(BLOQUE DE TEXTO)
--------

El pacto sagrado que une a Israel: traer a los rehenes de vuelta
La emoción colectiva por la liberación de los primeros secuestrados y el reencuentro con sus familiares muestra la importancia del carácter nacional
Ziv Balensiano fotografía a su acompañante Galit ante una placa con mensajes en solidaridad con los rehenes israelíes en Gaza. Como otros miles durante la jornada, se han acercado a la hoy rebautizada como Plaza de los Rehenes y los Desaparecidos de Tel Aviv para celebrar el regreso de los primeros 13 de los 240 secuestrados israelíes en Gaza y en silencio decir al resto que no los olvidan. Aunque Balensiano, de 59 años, no tiene amigos ni familiares entre los cautivos, le sorprende la pregunta de por qué sintió la necesidad de ir a la plaza. “Es obvio. Para nosotros, los israelíes, no es como que nos hayan secuestrado a 240, sino a todo un país”.
Todo un país es el mismo que se emociona y comparte este sábado en redes sociales las primeras imágenes ―difundidas por las autoridades israelíes― del reencuentro entre los liberados (niños y mujeres) y sus familias tras 49 días de cautiverio: Ohad Munder-Zichri, de nueve años, corriendo por el pasillo en dirección a su padre; Yoni Asher de nuevo junto a su esposa y sus dos hijas; o la pequeña Amelia Aloni sonriendo mientras abraza a su abuela.

--------

(EXTRACTOS DE DATOS)
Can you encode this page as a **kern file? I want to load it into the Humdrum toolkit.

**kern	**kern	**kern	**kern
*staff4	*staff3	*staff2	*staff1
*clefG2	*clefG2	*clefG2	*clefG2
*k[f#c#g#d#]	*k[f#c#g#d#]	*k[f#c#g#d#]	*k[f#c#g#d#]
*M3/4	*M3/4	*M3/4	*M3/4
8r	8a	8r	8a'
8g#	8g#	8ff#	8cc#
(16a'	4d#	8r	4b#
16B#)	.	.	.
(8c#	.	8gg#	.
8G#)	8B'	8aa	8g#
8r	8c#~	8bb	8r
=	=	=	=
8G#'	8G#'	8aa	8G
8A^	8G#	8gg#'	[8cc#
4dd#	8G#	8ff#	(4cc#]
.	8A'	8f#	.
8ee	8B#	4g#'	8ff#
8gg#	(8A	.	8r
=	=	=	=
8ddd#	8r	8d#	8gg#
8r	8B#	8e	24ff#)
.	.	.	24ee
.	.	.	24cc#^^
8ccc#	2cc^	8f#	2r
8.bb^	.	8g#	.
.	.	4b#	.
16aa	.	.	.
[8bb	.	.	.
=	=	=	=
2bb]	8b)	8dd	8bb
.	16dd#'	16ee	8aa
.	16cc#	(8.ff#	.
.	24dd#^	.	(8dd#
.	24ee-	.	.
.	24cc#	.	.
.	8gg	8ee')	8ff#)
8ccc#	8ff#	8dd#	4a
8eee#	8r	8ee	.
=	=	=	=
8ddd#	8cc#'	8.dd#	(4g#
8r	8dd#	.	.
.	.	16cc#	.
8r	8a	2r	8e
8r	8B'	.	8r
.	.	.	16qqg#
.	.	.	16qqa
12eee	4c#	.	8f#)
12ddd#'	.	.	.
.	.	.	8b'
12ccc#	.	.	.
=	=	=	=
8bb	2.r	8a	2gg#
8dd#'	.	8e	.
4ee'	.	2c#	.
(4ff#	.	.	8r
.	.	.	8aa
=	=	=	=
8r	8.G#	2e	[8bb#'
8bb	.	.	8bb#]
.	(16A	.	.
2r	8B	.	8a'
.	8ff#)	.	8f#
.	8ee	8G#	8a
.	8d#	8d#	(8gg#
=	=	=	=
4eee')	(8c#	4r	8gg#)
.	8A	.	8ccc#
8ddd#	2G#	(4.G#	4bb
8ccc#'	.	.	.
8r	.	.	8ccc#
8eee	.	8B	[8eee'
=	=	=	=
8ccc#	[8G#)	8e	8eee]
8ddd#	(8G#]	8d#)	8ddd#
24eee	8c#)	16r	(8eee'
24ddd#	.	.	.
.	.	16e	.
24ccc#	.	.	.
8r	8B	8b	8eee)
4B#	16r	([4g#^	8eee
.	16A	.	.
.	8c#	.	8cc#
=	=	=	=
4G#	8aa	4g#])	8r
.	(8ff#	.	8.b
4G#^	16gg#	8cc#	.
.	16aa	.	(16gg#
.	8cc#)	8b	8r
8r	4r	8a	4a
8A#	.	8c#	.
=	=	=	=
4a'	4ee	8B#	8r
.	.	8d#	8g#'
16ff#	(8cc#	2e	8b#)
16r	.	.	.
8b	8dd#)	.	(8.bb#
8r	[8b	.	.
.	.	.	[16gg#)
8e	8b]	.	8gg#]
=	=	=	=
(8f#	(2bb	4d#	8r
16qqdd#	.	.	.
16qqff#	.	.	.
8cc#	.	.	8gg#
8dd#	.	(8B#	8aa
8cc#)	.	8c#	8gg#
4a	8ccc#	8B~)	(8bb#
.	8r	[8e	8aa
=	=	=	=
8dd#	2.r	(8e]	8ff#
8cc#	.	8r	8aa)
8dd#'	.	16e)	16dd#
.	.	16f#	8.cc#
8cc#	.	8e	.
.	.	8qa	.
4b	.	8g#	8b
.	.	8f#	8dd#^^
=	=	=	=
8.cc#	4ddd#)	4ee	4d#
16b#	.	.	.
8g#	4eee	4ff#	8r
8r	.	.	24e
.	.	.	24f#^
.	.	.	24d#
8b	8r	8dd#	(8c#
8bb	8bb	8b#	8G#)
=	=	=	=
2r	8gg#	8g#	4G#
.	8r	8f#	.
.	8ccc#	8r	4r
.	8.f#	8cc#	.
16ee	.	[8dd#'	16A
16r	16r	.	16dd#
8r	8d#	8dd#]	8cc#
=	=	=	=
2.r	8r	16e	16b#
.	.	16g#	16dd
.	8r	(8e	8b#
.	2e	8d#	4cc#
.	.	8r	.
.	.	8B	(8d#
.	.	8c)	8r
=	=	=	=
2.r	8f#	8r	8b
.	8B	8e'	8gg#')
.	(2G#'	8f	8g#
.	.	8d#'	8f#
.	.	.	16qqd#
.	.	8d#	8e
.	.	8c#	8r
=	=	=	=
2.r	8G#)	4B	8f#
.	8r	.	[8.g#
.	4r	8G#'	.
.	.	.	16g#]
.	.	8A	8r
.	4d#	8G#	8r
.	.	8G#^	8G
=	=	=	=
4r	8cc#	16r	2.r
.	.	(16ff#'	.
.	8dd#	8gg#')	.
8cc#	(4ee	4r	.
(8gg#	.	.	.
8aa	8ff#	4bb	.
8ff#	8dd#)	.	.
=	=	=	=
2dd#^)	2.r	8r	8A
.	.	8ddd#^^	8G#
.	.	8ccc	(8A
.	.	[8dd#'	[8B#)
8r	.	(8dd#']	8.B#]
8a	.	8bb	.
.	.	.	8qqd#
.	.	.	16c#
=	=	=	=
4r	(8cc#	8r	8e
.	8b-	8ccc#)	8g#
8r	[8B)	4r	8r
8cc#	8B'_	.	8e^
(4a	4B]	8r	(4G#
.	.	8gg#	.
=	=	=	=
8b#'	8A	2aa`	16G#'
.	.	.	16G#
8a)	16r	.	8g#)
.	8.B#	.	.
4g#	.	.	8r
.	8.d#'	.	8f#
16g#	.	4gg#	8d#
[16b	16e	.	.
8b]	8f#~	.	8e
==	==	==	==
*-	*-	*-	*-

--------

Reescribe el fragmento de la crónica sobre los rehenes que empieza en las palabras "Todo un país es" y termina después de "a su abuela.", cambiando "imágenes" por "fotografías". Para resolver esto no hace falta consultar las filas.

(RESPUESTA)
Todo un país es el mismo que se emociona y comparte este sábado en redes sociales las primeras fotografías ―difundidas por las autoridades israelíes― del reencuentro entre los liberados (niños y mujeres) y sus familias tras 49 días de cautiverio: Ohad Munder-Zichri, de nueve años, corriendo por el pasillo en dirección a su padre; Yoni Asher de nuevo junto a su esposa y sus dos hijas; o la pequeña Amelia Aloni sonriendo mientras abraza a su abuela.